This operation takes about twenty minutes, and at one operation about 1½ cwt. of raw wool may be treated. The wool is then washed in suitable washing machines of the ordinary type, but with cold water, no soap or alkali being employed. The bisulphide of carbon, mixed with water, flows into a reservoir, provided with diaphragms to prevent splashing, and consequent loss by evaporation. From its gravity it sinks, forming a layer below the water; it is then separated and recovered by distillation, and may be used in subsequent operations.

The point in which this process differs from the old and unsuccessful ones formerly tried, is in the expulsion of the carbon disulphide. It was imagined that it was necessary to expel it by means of heat or steam. Now, when wool moist with bisulphide is heated, it invariably turns yellow. No heat must, therefore, be employed. As already remarked, the solvent is expelled with cold water.

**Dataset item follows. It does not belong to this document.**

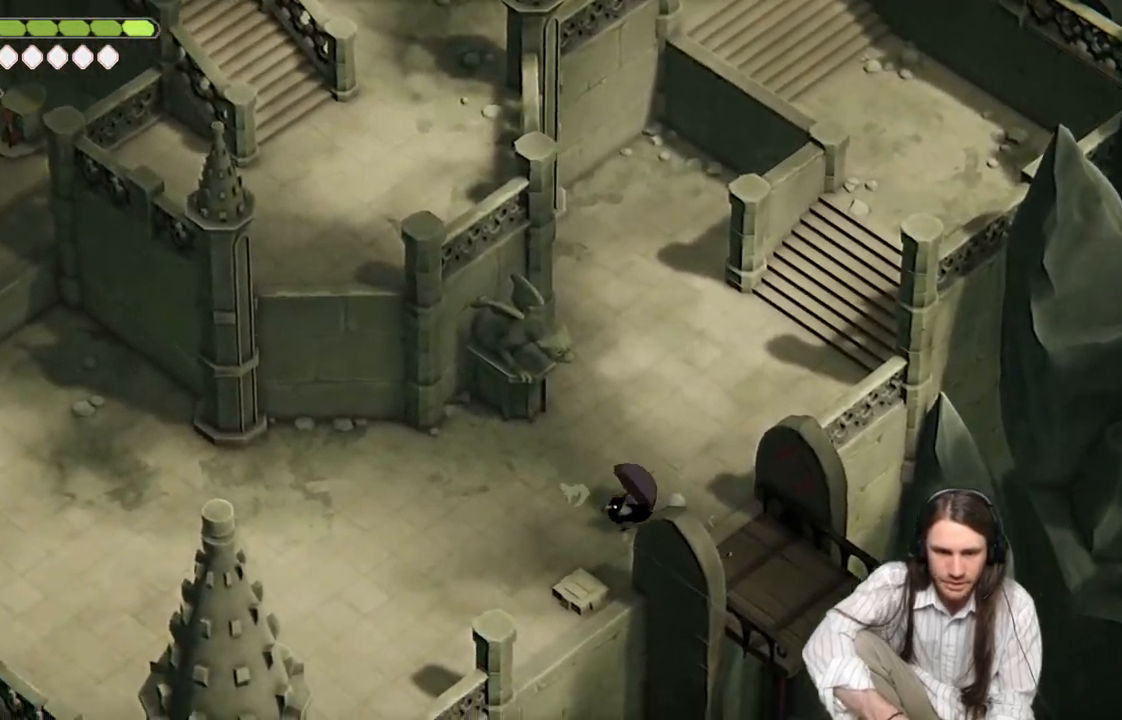
{"buttons": [], "left_stick": "left", "right_stick": "up-left", "events": []}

The residue, after distillation of the carbon disulphide, is a grayish colored, very viscous oily matter, still retaining a little bisulphide, as may be perceived from the smell. It has not the composition of ordinary suint, inasmuch as it contains no carbonate of potash, and indeed little mineral matter of any kind. A sample which I analyzed lost in drying 36.2 per cent., the loss consisting of water and carbon disulphide. It gave a residue on ignition amounting only to 1.6 per cent. of the original fatty matter, or 2.5 per cent. of the dried fat. The oil appears, from some experiments which I made, to be a mixture of a glycerine salt and a cholesterine salt of fatty acids. It distills without much decomposition, giving a brown-yellow oil, which fluoresces strongly, and has a somewhat pungent smell. The molecular weight was determined by saponification with alcoholic potash, and subsequent titration of the excess of potash employed. This was found to equal 546.3. This would correspond to a mixture of 18.7 parts of stearate, palmitate, and oleate of glycerine, with 81.3 parts of the same acids combined with cholesteryl. But this is largely conjecture.

The boiling point of the oil is high, much above the range of a mercurial thermometer, so that it is difficult to gain an insight into its composition.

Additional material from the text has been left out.